Ushering in the Year of the Snake, China’s Spring Festival 2025 has set a new record for box office during the annual holiday period. Total Mainland grosses reached RMB 9.51B ($1.3B) from January 28-February 4. This outstrips the previous record of RMB 8.02B.
The new milestone was expected once Chinese New Year turnstiles kicked into gear in earnest on January 29, with the biggest gross for a single day in China at RMB 1.8B ($247.5M) across all titles. Momentum did not falter over the following week, with each day through yesterday clocking more than RMB 1B ($137.5M).
The total number of tickets sold during the frame (also referred to as Spring Festival and Lunar New Year) was a record 187M, according to Maoyan.
Notably and massively leading play is Ne Zha 2 which grossed RMB 4.84B ($665.6M) through yesterday (which, incidentally, was the biggest day of its run so far). This is the single-film box office record for the Chinese New Year period in the market’s history, per Maoyan.
Including today’s early numbers, Ne Zha 2 has already overtaken its 2019 predecessor and is closing in on 2021’s The Battle at Lake Changjin to become China’s biggest film ever. Maoyan is now predicting that the animated sequel finals at RMB 8.7B ($1.2B) in China. If it crosses $1B, it would be the first time a film has reached that benchmark in a single market. Anything over Star Wars: Episode VII – The Force Awakens’ $936.7M North American haul would make Ne Zha 2 the highest grossing movie ever in a single market.
Coming in at No. 2 across the Lunar New Year stretch is Chen Sicheng’s fourquel Detective Chinatown 1900 with RMB 2.28B ($313.5M). It’s followed by Creation of the Gods II: Demon Force with RMB 998M ($137.2M), Legend of the Condor Heroes: The Gallants (RMB 591.5M/$81.3M), Boonie Bears: Future Reborn (RMB 508.6M/$70M) and Operation Hadal (RMB 290.8M/$40M). All are still playing.
A promotional scheme launched this past December by the China Film Administration to offer subsidies of RMB 600M ($83M) to the moviegoing public through February, alongside other campaigns at regional levels, appear to have helped spur traffic, but that traffic just kept going. It helped that each of the six new films released during the festive period were sequels or adaptations of known IP. USC professor and China expert Stanley Rosen tells Deadline, “I think the most important reason for success is the familiarity and quality of the films, all of which are part of a franchise.”
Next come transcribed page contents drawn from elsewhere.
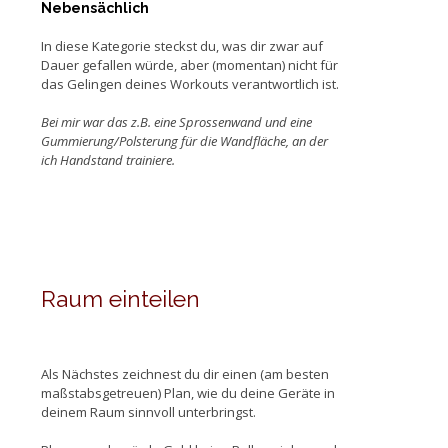
Nebensächlich
In diese Kategorie steckst du, was dir zwar auf
Dauer gefallen würde, aber (momentan) nicht für
das Gelingen deines Workouts verantwortlich ist.
Bei mir war das z.B. eine Sprossenwand und eine
Gummierung/Polsterung für die Wandfläche, an der
ich Handstand trainiere.
Raum einteilen
Als Nächstes zeichnest du dir einen (am besten
maßstabsgetreuen) Plan, wie du deine Geräte in
deinem Raum sinnvoll unterbringst.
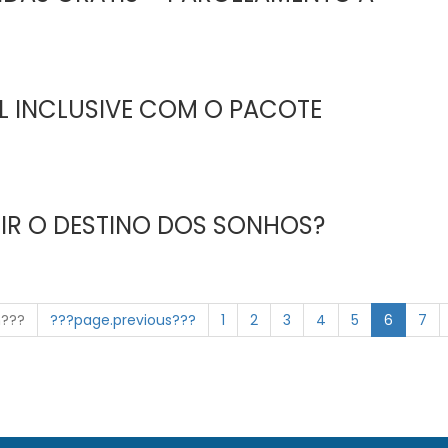
LL INCLUSIVE COM O PACOTE
IR O DESTINO DOS SONHOS?
n???
???page.previous???
1
2
3
4
5
6
7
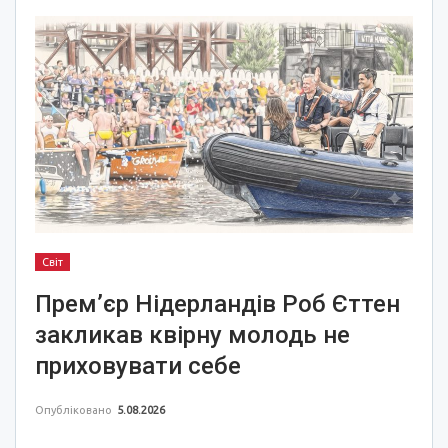
Світ
Прем’єр Нідерландів Роб Єттен
закликав квірну молодь не
приховувати себе
Опубліковано
5.08.2026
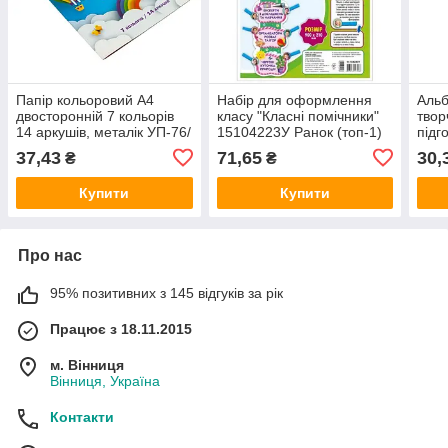
Папір кольоровий А4
Набір для оформлення
Альб
двосторонній 7 кольорів
класу "Класні помічники"
твор
14 аркушів, металік УП-76/
15104223У Ранок (топ-1)
підг
Рюкзачок (топ-1)
531
37,43
71,65
30,
₴
₴
(топ
Купити
Купити
Про нас
95% позитивних з 145 відгуків за рік
Працює з 18.11.2015
м. Вінниця
Вінниця, Україна
Контакти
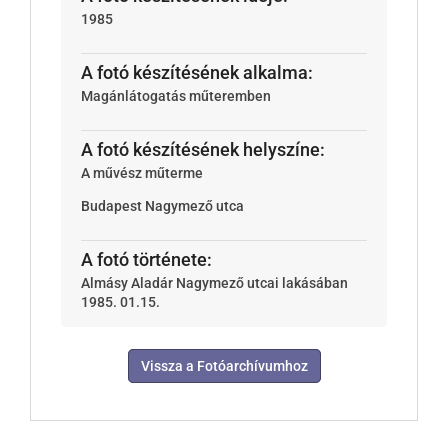
1985
A fotó készítésének alkalma:
Magánlátogatás műteremben
A fotó készítésének helyszíne:
A művész műterme
Budapest
Nagymező utca
A fotó története:
Almásy Aladár Nagymező utcai lakásában
1985. 01.15.
Vissza a Fotóarchívumhoz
The Spring Festival frame is typically the most lucrative for cinemas during the year in China, so the performance this week doesn’t necessarily signal a return to full force, but it is encouraging after a dismal full-year 2024 which saw the market slide 25% overall versus 2023.
Comments Rosen, “The success in film is part of what seems to be the wider success in ‘cultural tourism’ and increased consumption. Things may well be bad economically in China, and that may ironically support the desire for entertainment, including among underemployed youth.”
What this portends for Hollywood movies in China going forward is still up in the air. The market accepted a host of studio titles in 2024 — and appeared to ease some censorship restrictions — with two Hollywood films ending up in the Top 10 of the year. However, the situation won’t become clearer until we see the performance of key titles in the latter half of 2025, particularly Zootopia 2 and Avatar: Fire & Ash.